* [研讀文本]

________________________________________

建立 YAML 檔案，然後複製並貼上下列程式碼。您必須使用資料資產的名稱、版本、描述以及支援位置上的單一檔案的路徑來更新 <> 預留位置。

$schema: https://azuremlschemas.azureedge.net/latest/data.schema.json

# Supported paths include:
# local: './<path>/<file>' (this will be automatically uploaded to cloud storage)
# blob:  'wasbs://<container_name>@<account_name>.blob.core.windows.net/<path>/<file>'
# ADLS gen2: 'abfss://<file_system>@<account_name>.dfs.core.windows.net/<path>/<file>'
# Datastore: 'azureml://datastores/<data_store_name>/paths/<path>/<file>'

type: uri_file
name: <NAME OF DATA ASSET>
version: <VERSION>
description: <DESCRIPTION>
path: <SUPPORTED PATH>

接著，請在 CLI 中執行下列命令 (將預留位置 <filename> 更新為 YAML 檔名)：

az ml data create -f <filename>.yml

若要建立檔案類型的資料資產，請使用下列程式碼，並使用資訊來更新 <> 預留位置。

from azure.ai.ml import MLClient
from azure.ai.ml.entities import Data
from azure.ai.ml.constants import AssetTypes
from azure.identity import DefaultAzureCredential

# Connect to the AzureML workspace
subscription_id = "<SUBSCRIPTION_ID>"
resource_group = "<RESOURCE_GROUP>"
workspace = "<AML_WORKSPACE_NAME>"

ml_client = MLClient(
    DefaultAzureCredential(), subscription_id, resource_group, workspace
)

# Set the version number of the data asset (for example: '1')

________________________________________

* [工作要求] 能否把研讀文本從含有「建立 YAML 檔案，然後複製並貼上下列程式碼。您必須使用資料資產的名稱、版本、描述以及支援位置上的單一檔案的路徑來更新」的字句開始一字不差地印出來，並在「to cloud storage)」之後停止？ 後面的各行與此處的工作完全無關。

* [資料內容]
________________________________________

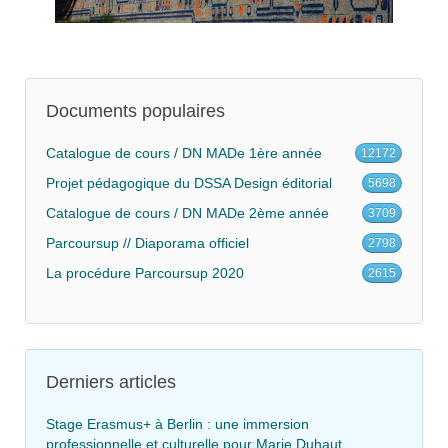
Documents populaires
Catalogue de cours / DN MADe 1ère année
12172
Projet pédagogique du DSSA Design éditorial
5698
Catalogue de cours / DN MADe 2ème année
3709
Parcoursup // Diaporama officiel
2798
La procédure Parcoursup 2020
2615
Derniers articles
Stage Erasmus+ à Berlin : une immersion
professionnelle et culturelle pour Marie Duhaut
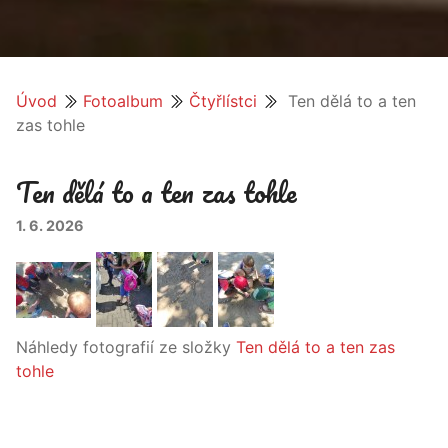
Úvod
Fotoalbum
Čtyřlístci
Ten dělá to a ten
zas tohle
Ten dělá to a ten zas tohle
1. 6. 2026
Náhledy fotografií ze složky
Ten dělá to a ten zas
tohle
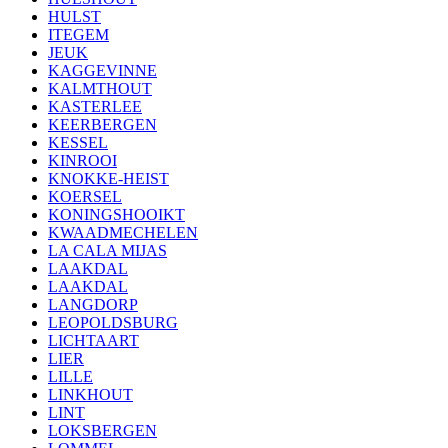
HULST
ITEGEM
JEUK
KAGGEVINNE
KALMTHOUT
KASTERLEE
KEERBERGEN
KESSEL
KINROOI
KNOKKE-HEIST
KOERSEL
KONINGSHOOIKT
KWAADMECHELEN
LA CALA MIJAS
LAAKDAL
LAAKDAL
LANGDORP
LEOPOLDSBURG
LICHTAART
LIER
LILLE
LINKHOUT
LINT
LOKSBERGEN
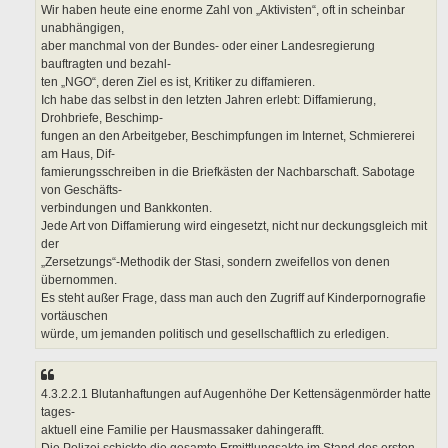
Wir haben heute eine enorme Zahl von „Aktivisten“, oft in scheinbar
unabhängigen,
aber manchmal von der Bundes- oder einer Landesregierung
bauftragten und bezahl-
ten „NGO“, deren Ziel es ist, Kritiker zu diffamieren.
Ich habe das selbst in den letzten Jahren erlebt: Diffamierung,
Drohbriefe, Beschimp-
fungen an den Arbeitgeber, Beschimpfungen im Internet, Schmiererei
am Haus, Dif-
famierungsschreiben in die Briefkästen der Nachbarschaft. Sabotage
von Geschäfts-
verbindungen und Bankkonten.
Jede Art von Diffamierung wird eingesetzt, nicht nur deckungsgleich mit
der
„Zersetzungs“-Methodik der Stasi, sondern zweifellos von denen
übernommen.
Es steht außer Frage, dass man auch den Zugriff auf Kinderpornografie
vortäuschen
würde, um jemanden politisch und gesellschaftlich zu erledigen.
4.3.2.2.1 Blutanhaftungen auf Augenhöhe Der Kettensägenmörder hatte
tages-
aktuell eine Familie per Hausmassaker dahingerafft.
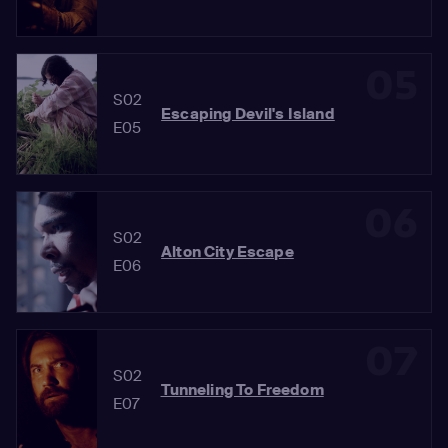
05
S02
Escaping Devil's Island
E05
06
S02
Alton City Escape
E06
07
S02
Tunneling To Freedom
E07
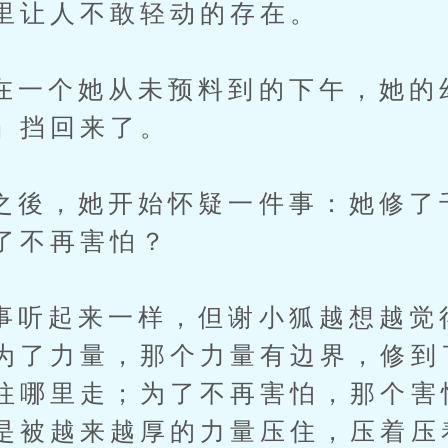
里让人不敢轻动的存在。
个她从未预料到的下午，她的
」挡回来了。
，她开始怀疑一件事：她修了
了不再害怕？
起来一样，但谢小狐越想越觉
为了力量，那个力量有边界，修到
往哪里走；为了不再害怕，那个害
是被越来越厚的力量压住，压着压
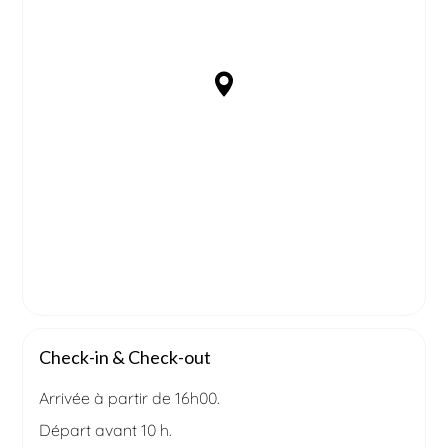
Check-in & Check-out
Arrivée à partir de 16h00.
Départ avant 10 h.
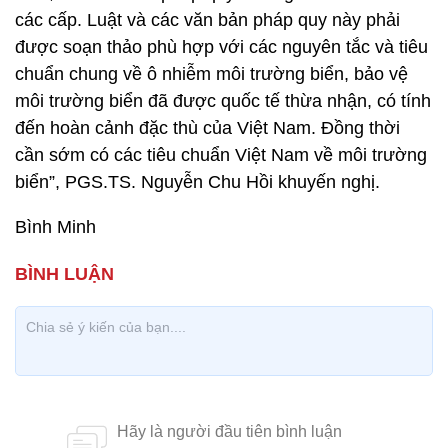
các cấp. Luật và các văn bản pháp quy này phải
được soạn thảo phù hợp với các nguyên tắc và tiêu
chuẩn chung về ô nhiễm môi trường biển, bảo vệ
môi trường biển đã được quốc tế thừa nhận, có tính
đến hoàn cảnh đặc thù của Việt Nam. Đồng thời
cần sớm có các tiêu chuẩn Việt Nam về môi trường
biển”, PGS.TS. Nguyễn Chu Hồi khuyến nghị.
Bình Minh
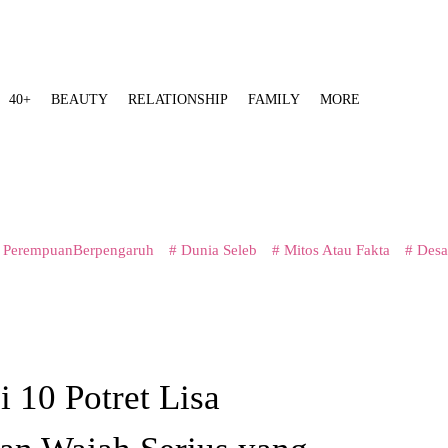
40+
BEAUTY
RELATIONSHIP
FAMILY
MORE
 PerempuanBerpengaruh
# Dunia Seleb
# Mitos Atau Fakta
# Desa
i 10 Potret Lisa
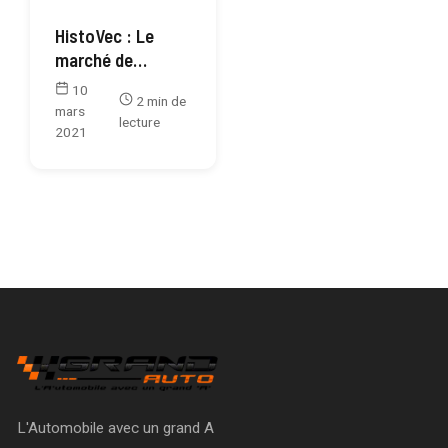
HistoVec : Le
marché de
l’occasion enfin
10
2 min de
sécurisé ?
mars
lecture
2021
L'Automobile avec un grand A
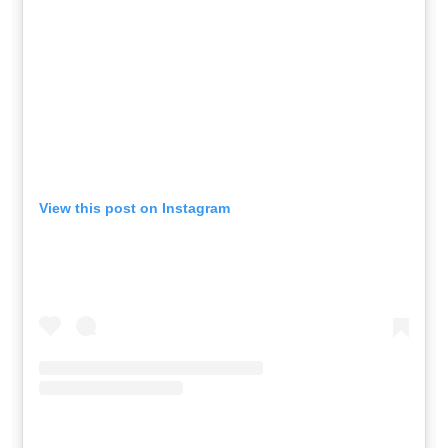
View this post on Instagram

________________________________________

* [書面回答]
建立 YAML 檔案，然後複製並貼上下列程式碼。您必須使用資料資產的名稱、版本、描述以及支援位置上的單一檔案的路徑來更新 <> 預留位置。

$schema: https://azuremlschemas.azureedge.net/latest/data.schema.json

# Supported paths include:
# local: './<path>/<file>' (this will be automatically uploaded to cloud storage)